_Exercise_
Repeat the entries exactly. Leave nothing out.

Stored items

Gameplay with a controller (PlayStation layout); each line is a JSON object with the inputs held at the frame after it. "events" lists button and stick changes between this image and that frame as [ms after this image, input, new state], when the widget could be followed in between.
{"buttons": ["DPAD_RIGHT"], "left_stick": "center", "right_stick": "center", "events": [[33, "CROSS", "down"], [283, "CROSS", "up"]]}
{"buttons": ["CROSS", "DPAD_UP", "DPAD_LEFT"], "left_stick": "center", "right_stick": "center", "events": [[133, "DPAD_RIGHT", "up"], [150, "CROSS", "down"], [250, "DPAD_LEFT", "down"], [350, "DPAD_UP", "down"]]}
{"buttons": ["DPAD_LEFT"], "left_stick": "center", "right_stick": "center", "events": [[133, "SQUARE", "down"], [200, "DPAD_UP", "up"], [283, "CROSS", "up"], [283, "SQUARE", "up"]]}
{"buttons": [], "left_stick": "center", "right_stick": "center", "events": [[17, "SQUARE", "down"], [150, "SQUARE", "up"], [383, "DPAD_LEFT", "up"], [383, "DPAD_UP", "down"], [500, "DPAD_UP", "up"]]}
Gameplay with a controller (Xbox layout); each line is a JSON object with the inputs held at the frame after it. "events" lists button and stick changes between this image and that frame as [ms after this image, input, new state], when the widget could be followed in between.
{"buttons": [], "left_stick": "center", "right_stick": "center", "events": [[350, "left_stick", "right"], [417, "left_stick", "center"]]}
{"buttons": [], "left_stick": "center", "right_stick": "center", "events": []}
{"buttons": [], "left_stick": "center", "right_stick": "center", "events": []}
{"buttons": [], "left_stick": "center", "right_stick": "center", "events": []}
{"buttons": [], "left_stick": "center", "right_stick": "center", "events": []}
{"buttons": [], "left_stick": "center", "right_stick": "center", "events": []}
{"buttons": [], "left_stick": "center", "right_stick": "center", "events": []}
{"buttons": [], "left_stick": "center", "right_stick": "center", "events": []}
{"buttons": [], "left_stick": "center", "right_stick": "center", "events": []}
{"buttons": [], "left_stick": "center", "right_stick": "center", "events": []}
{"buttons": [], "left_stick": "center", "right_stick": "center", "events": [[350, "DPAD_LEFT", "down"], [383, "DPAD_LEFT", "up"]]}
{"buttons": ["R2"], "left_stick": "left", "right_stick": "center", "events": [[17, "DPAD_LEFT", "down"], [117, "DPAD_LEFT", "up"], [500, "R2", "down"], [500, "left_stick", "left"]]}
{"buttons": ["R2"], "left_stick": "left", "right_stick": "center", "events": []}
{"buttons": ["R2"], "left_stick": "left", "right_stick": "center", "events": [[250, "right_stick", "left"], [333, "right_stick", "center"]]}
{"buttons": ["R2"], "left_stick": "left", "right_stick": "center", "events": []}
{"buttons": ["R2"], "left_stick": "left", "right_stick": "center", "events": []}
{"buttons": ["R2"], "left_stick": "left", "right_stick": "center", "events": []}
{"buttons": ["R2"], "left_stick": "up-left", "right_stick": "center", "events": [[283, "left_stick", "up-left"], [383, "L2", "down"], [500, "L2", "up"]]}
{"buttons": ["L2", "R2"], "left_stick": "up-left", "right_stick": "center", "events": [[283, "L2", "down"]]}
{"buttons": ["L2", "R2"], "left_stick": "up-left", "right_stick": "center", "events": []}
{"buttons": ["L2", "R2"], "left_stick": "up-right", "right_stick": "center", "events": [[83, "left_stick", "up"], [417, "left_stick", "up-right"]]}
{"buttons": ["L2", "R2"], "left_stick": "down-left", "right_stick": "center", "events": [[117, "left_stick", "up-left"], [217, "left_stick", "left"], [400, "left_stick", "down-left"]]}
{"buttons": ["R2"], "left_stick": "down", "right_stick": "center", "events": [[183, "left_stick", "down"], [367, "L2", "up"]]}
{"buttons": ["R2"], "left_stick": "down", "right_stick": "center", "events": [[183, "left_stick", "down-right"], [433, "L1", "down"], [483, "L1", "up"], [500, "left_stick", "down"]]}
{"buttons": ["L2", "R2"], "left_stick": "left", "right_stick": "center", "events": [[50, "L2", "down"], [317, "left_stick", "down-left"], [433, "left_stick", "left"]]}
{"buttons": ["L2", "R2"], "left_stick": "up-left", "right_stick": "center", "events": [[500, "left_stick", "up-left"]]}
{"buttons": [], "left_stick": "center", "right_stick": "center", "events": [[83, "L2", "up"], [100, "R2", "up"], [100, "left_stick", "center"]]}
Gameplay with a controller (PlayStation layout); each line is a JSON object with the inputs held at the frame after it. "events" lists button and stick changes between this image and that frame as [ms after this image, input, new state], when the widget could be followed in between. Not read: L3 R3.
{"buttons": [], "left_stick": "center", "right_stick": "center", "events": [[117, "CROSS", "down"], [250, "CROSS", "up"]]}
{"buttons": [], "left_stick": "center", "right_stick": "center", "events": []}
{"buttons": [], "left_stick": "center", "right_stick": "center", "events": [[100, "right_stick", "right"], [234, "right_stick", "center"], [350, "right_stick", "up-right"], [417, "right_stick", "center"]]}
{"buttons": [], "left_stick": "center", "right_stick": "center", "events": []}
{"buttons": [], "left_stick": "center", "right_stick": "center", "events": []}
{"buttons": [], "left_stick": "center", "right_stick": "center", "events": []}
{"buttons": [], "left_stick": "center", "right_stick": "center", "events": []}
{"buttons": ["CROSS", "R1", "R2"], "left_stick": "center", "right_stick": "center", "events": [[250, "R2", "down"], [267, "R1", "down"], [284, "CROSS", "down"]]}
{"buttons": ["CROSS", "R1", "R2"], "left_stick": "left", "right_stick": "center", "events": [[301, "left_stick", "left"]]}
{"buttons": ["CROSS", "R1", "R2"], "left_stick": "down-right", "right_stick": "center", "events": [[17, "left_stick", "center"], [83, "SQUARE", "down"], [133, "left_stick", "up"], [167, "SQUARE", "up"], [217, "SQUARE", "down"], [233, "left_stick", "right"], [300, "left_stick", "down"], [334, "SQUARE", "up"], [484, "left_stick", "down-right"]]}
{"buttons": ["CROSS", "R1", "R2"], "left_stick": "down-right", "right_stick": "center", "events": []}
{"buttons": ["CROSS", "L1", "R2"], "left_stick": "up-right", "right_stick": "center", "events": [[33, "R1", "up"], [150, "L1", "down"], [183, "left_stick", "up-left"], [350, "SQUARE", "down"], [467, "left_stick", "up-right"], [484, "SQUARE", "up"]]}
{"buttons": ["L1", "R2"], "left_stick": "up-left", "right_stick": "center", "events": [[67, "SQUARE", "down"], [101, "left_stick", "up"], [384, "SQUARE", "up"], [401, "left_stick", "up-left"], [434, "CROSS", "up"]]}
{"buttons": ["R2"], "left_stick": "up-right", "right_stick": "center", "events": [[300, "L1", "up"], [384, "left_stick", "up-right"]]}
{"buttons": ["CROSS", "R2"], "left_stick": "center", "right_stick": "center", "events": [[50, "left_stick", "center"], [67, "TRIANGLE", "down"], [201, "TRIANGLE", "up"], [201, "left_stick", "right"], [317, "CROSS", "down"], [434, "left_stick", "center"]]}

_Answer for this exercise_
Gameplay with a controller (PlayStation layout); each line is a JSON object with the inputs held at the frame after it. "events" lists button and stick changes between this image and that frame as [ms after this image, input, new state], when the widget could be followed in between.
{"buttons": ["DPAD_RIGHT"], "left_stick": "center", "right_stick": "center", "events": [[33, "CROSS", "down"], [283, "CROSS", "up"]]}
{"buttons": ["CROSS", "DPAD_UP", "DPAD_LEFT"], "left_stick": "center", "right_stick": "center", "events": [[133, "DPAD_RIGHT", "up"], [150, "CROSS", "down"], [250, "DPAD_LEFT", "down"], [350, "DPAD_UP", "down"]]}
{"buttons": ["DPAD_LEFT"], "left_stick": "center", "right_stick": "center", "events": [[133, "SQUARE", "down"], [200, "DPAD_UP", "up"], [283, "CROSS", "up"], [283, "SQUARE", "up"]]}
{"buttons": [], "left_stick": "center", "right_stick": "center", "events": [[17, "SQUARE", "down"], [150, "SQUARE", "up"], [383, "DPAD_LEFT", "up"], [383, "DPAD_UP", "down"], [500, "DPAD_UP", "up"]]}
Gameplay with a controller (Xbox layout); each line is a JSON object with the inputs held at the frame after it. "events" lists button and stick changes between this image and that frame as [ms after this image, input, new state], when the widget could be followed in between.
{"buttons": [], "left_stick": "center", "right_stick": "center", "events": [[350, "left_stick", "right"], [417, "left_stick", "center"]]}
{"buttons": [], "left_stick": "center", "right_stick": "center", "events": []}
{"buttons": [], "left_stick": "center", "right_stick": "center", "events": []}
{"buttons": [], "left_stick": "center", "right_stick": "center", "events": []}
{"buttons": [], "left_stick": "center", "right_stick": "center", "events": []}
{"buttons": [], "left_stick": "center", "right_stick": "center", "events": []}
{"buttons": [], "left_stick": "center", "right_stick": "center", "events": []}
{"buttons": [], "left_stick": "center", "right_stick": "center", "events": []}
{"buttons": [], "left_stick": "center", "right_stick": "center", "events": []}
{"buttons": [], "left_stick": "center", "right_stick": "center", "events": []}
{"buttons": [], "left_stick": "center", "right_stick": "center", "events": [[350, "DPAD_LEFT", "down"], [383, "DPAD_LEFT", "up"]]}
{"buttons": ["R2"], "left_stick": "left", "right_stick": "center", "events": [[17, "DPAD_LEFT", "down"], [117, "DPAD_LEFT", "up"], [500, "R2", "down"], [500, "left_stick", "left"]]}
{"buttons": ["R2"], "left_stick": "left", "right_stick": "center", "events": []}
{"buttons": ["R2"], "left_stick": "left", "right_stick": "center", "events": [[250, "right_stick", "left"], [333, "right_stick", "center"]]}
{"buttons": ["R2"], "left_stick": "left", "right_stick": "center", "events": []}
{"buttons": ["R2"], "left_stick": "left", "right_stick": "center", "events": []}
{"buttons": ["R2"], "left_stick": "left", "right_stick": "center", "events": []}
{"buttons": ["R2"], "left_stick": "up-left", "right_stick": "center", "events": [[283, "left_stick", "up-left"], [383, "L2", "down"], [500, "L2", "up"]]}
{"buttons": ["L2", "R2"], "left_stick": "up-left", "right_stick": "center", "events": [[283, "L2", "down"]]}
{"buttons": ["L2", "R2"], "left_stick": "up-left", "right_stick": "center", "events": []}
{"buttons": ["L2", "R2"], "left_stick": "up-right", "right_stick": "center", "events": [[83, "left_stick", "up"], [417, "left_stick", "up-right"]]}
{"buttons": ["L2", "R2"], "left_stick": "down-left", "right_stick": "center", "events": [[117, "left_stick", "up-left"], [217, "left_stick", "left"], [400, "left_stick", "down-left"]]}
{"buttons": ["R2"], "left_stick": "down", "right_stick": "center", "events": [[183, "left_stick", "down"], [367, "L2", "up"]]}
{"buttons": ["R2"], "left_stick": "down", "right_stick": "center", "events": [[183, "left_stick", "down-right"], [433, "L1", "down"], [483, "L1", "up"], [500, "left_stick", "down"]]}
{"buttons": ["L2", "R2"], "left_stick": "left", "right_stick": "center", "events": [[50, "L2", "down"], [317, "left_stick", "down-left"], [433, "left_stick", "left"]]}
{"buttons": ["L2", "R2"], "left_stick": "up-left", "right_stick": "center", "events": [[500, "left_stick", "up-left"]]}
{"buttons": [], "left_stick": "center", "right_stick": "center", "events": [[83, "L2", "up"], [100, "R2", "up"], [100, "left_stick", "center"]]}
Gameplay with a controller (PlayStation layout); each line is a JSON object with the inputs held at the frame after it. "events" lists button and stick changes between this image and that frame as [ms after this image, input, new state], when the widget could be followed in between. Not read: L3 R3.
{"buttons": [], "left_stick": "center", "right_stick": "center", "events": [[117, "CROSS", "down"], [250, "CROSS", "up"]]}
{"buttons": [], "left_stick": "center", "right_stick": "center", "events": []}
{"buttons": [], "left_stick": "center", "right_stick": "center", "events": [[100, "right_stick", "right"], [234, "right_stick", "center"], [350, "right_stick", "up-right"], [417, "right_stick", "center"]]}
{"buttons": [], "left_stick": "center", "right_stick": "center", "events": []}
{"buttons": [], "left_stick": "center", "right_stick": "center", "events": []}
{"buttons": [], "left_stick": "center", "right_stick": "center", "events": []}
{"buttons": [], "left_stick": "center", "right_stick": "center", "events": []}
{"buttons": ["CROSS", "R1", "R2"], "left_stick": "center", "right_stick": "center", "events": [[250, "R2", "down"], [267, "R1", "down"], [284, "CROSS", "down"]]}
{"buttons": ["CROSS", "R1", "R2"], "left_stick": "left", "right_stick": "center", "events": [[301, "left_stick", "left"]]}
{"buttons": ["CROSS", "R1", "R2"], "left_stick": "down-right", "right_stick": "center", "events": [[17, "left_stick", "center"], [83, "SQUARE", "down"], [133, "left_stick", "up"], [167, "SQUARE", "up"], [217, "SQUARE", "down"], [233, "left_stick", "right"], [300, "left_stick", "down"], [334, "SQUARE", "up"], [484, "left_stick", "down-right"]]}
{"buttons": ["CROSS", "R1", "R2"], "left_stick": "down-right", "right_stick": "center", "events": []}
{"buttons": ["CROSS", "L1", "R2"], "left_stick": "up-right", "right_stick": "center", "events": [[33, "R1", "up"], [150, "L1", "down"], [183, "left_stick", "up-left"], [350, "SQUARE", "down"], [467, "left_stick", "up-right"], [484, "SQUARE", "up"]]}
{"buttons": ["L1", "R2"], "left_stick": "up-left", "right_stick": "center", "events": [[67, "SQUARE", "down"], [101, "left_stick", "up"], [384, "SQUARE", "up"], [401, "left_stick", "up-left"], [434, "CROSS", "up"]]}
{"buttons": ["R2"], "left_stick": "up-right", "right_stick": "center", "events": [[300, "L1", "up"], [384, "left_stick", "up-right"]]}
{"buttons": ["CROSS", "R2"], "left_stick": "center", "right_stick": "center", "events": [[50, "left_stick", "center"], [67, "TRIANGLE", "down"], [201, "TRIANGLE", "up"], [201, "left_stick", "right"], [317, "CROSS", "down"], [434, "left_stick", "center"]]}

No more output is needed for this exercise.